------ SUPPLIED DATA

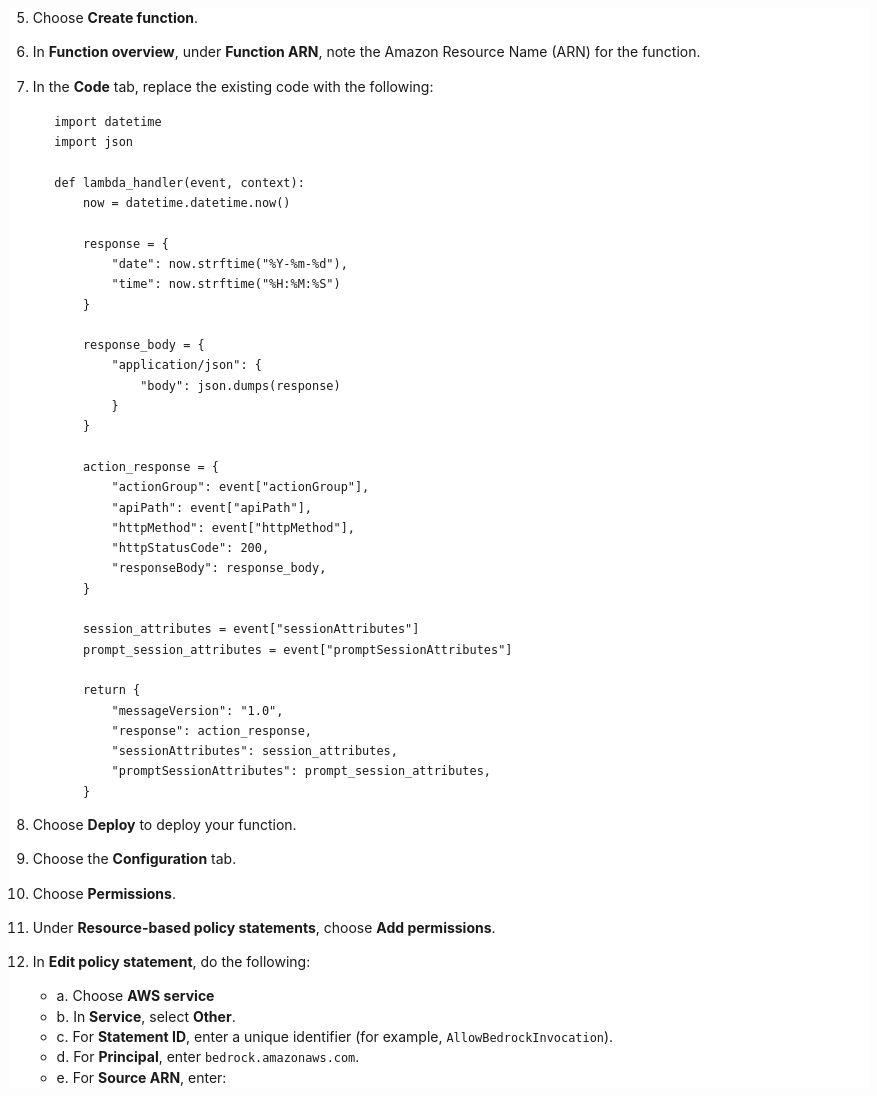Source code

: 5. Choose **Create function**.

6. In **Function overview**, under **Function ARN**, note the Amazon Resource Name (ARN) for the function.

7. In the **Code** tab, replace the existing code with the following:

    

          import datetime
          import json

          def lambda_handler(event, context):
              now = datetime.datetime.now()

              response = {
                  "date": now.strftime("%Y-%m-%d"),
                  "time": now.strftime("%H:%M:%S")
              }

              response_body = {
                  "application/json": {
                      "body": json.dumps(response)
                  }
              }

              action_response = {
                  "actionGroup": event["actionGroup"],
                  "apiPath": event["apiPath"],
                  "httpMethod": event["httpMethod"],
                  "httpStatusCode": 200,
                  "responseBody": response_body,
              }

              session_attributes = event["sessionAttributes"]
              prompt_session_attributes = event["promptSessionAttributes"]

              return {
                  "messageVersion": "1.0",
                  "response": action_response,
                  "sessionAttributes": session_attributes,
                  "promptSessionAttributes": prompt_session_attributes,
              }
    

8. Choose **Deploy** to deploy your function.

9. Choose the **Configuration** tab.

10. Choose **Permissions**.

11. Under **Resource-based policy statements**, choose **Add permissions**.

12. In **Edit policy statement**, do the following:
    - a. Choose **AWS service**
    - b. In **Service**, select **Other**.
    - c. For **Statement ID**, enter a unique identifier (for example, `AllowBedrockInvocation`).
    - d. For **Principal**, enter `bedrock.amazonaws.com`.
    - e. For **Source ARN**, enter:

------------

### WHAT NEEDS TO BE DONE
Exactly as written above, print every record, and keep the pictures out.

### TASK ANSWER
Source code

: 5. Choose **Create function**.

6. In **Function overview**, under **Function ARN**, note the Amazon Resource Name (ARN) for the function.

7. In the **Code** tab, replace the existing code with the following:

    

          import datetime
          import json

          def lambda_handler(event, context):
              now = datetime.datetime.now()

              response = {
                  "date": now.strftime("%Y-%m-%d"),
                  "time": now.strftime("%H:%M:%S")
              }

              response_body = {
                  "application/json": {
                      "body": json.dumps(response)
                  }
              }

              action_response = {
                  "actionGroup": event["actionGroup"],
                  "apiPath": event["apiPath"],
                  "httpMethod": event["httpMethod"],
                  "httpStatusCode": 200,
                  "responseBody": response_body,
              }

              session_attributes = event["sessionAttributes"]
              prompt_session_attributes = event["promptSessionAttributes"]

              return {
                  "messageVersion": "1.0",
                  "response": action_response,
                  "sessionAttributes": session_attributes,
                  "promptSessionAttributes": prompt_session_attributes,
              }
    

8. Choose **Deploy** to deploy your function.

9. Choose the **Configuration** tab.

10. Choose **Permissions**.

11. Under **Resource-based policy statements**, choose **Add permissions**.

12. In **Edit policy statement**, do the following:
    - a. Choose **AWS service**
    - b. In **Service**, select **Other**.
    - c. For **Statement ID**, enter a unique identifier (for example, `AllowBedrockInvocation`).
    - d. For **Principal**, enter `bedrock.amazonaws.com`.
    - e. For **Source ARN**, enter:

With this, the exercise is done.